Alan's sextet CD's, “Unsafe”, The “Leroy Vinnegar Suite” and “Climbing” were recorded and produced by pop/rock legend Gino Vannelli and highlight his turbine playing as well as his extensive and cutting-edge composing. Recordings with his band The Bridge Quartet on the CD's “Day” and “Night” reflect a hard-hitting live performance vibe on standard tunes, whereas the soundtrack composed for Michael Curry's massive stage production “Spirits” shows the jazz-influenced, world music side of Alan. Then there's the highly creative chord-less quartet The Fensters represented on two recordings “Jazz Music Vol 1” and “Jazz Music Vol X” where each instrument plays an equal role in delivering groove, humor, jabs, and knockouts.

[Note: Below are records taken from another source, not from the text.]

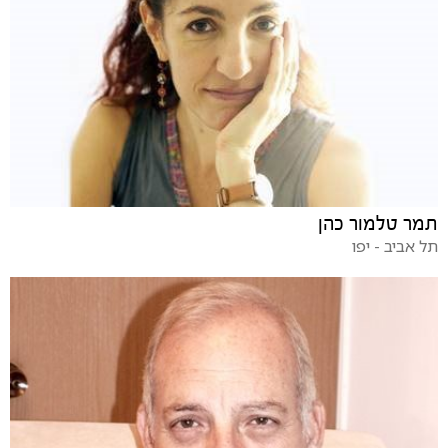
תמר טלמור כהן
תל אביב - יפו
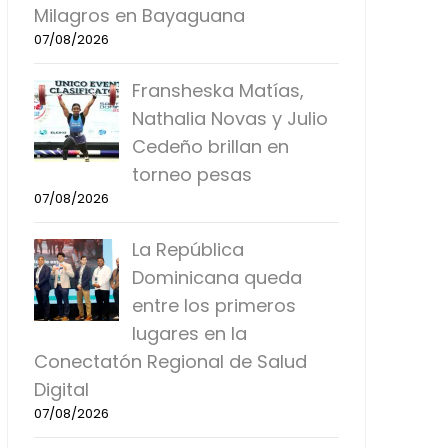
Milagros en Bayaguana
07/08/2026
Fransheska Matías,
Nathalia Novas y Julio
Cedeño brillan en
torneo pesas
07/08/2026
La República
Dominicana queda
entre los primeros
lugares en la
Conectatón Regional de Salud
Digital
07/08/2026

Alan's recording with Francois Theberge, “Another View”, is an ambitious work three years in the making and features over 20 musicians and 3 vocalists. “...this is thoughtful material that reaches something deeper than the usual vocal Jazz Session, an experiment in songwriting and arranging that deserves attention.” - Jerome Wilson Cadence
Alan just released a new sextet album, "Storyline." The new Sextet is a multi-generational band (2, 20somethings, 3, 30somethings...and a 50something) and by anyone's estimation John Nastos, Nicole Glover, Charlie Porter, Greg Goebel, and Jon Lakey are among the finest musicians there are. "Storyline", by way of Alan's new compositions and the band's improvisations, aims to capture the essence of the spoken narrative, in hopes of carrying on the traditions of storytellers, musicians, and listeners alike.